COBRAS-TS: A new approach to Semi-Supervised Clustering of Time Series
This work addresses the need for more effective clustering methods in time series analysis, where user preferences vary, but it is incremental as it adapts an existing method to a specific domain.
The paper tackles the problem of semi-supervised clustering for time series by adapting the COBRAS method to this setting, resulting in COBRAS-TS, which far outperforms the current state of the art and establishes a new baseline for the field.

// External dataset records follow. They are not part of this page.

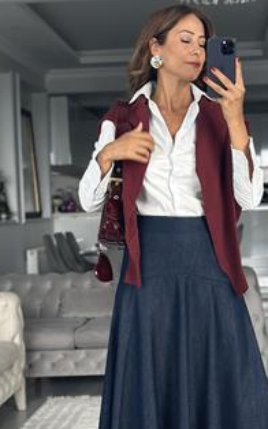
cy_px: 303
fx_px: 959
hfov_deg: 15.8
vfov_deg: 25.0
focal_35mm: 82
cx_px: 204
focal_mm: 6.86
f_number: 1.78
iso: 125
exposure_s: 1/97
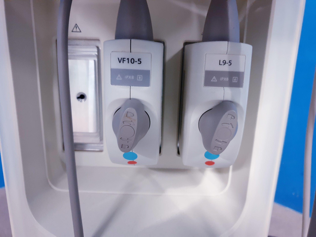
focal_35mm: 26
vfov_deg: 53.1
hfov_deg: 67.3
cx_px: 158
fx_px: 237
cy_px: 118
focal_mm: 4.3
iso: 250
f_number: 1.5
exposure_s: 1/13
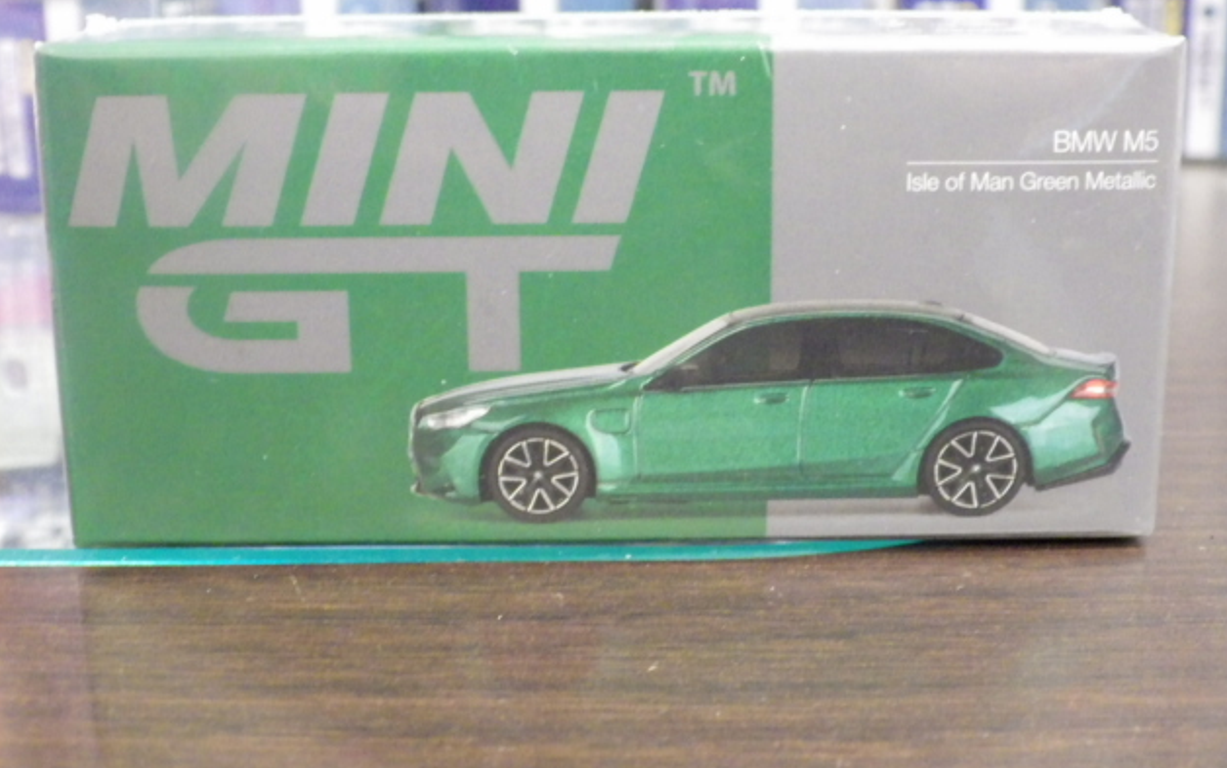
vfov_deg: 24.0
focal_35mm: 54
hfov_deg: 37.5
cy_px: 317
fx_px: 1806
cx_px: 619
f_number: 3.8
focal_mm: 9
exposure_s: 1/20
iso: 1600
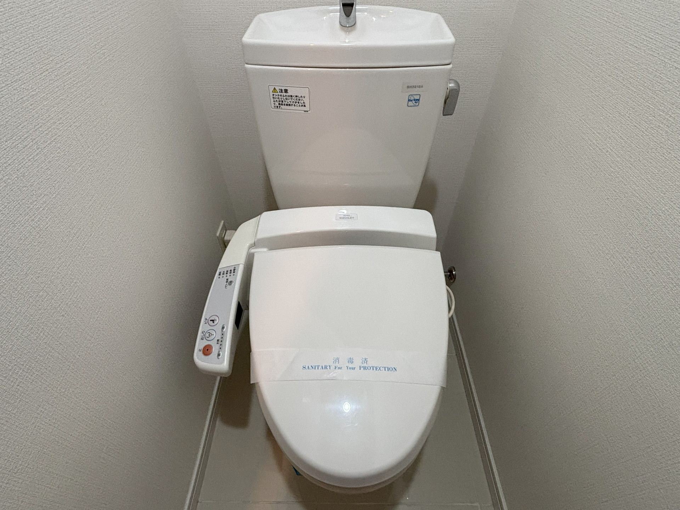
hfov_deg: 91.0
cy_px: 255
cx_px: 340
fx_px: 334
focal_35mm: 17
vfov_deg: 74.7
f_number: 2.4
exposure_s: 1/50
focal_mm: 1.54
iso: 200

Clustering is ubiquitous in data analysis, including analysis of time series. It is inherently subjective: different users may prefer different clusterings for a particular dataset. Semi-supervised clustering addresses this by allowing the user to provide examples of instances that should (not) be in the same cluster. This paper studies semi-supervised clustering in the context of time series. We show that COBRAS, a state-of-the-art semi-supervised clustering method, can be adapted to this setting. We refer to this approach as COBRAS-TS. An extensive experimental evaluation supports the following claims: (1) COBRAS-TS far outperforms the current state of the art in semi-supervised clustering for time series, and thus presents a new baseline for the field; (2) COBRAS-TS can identify clusters with separated components; (3) COBRAS-TS can identify clusters that are characterized by small local patterns; (4) a small amount of semi-supervision can greatly improve clustering quality for time series; (5) the choice of the clustering algorithm matters (contrary to earlier claims in the literature).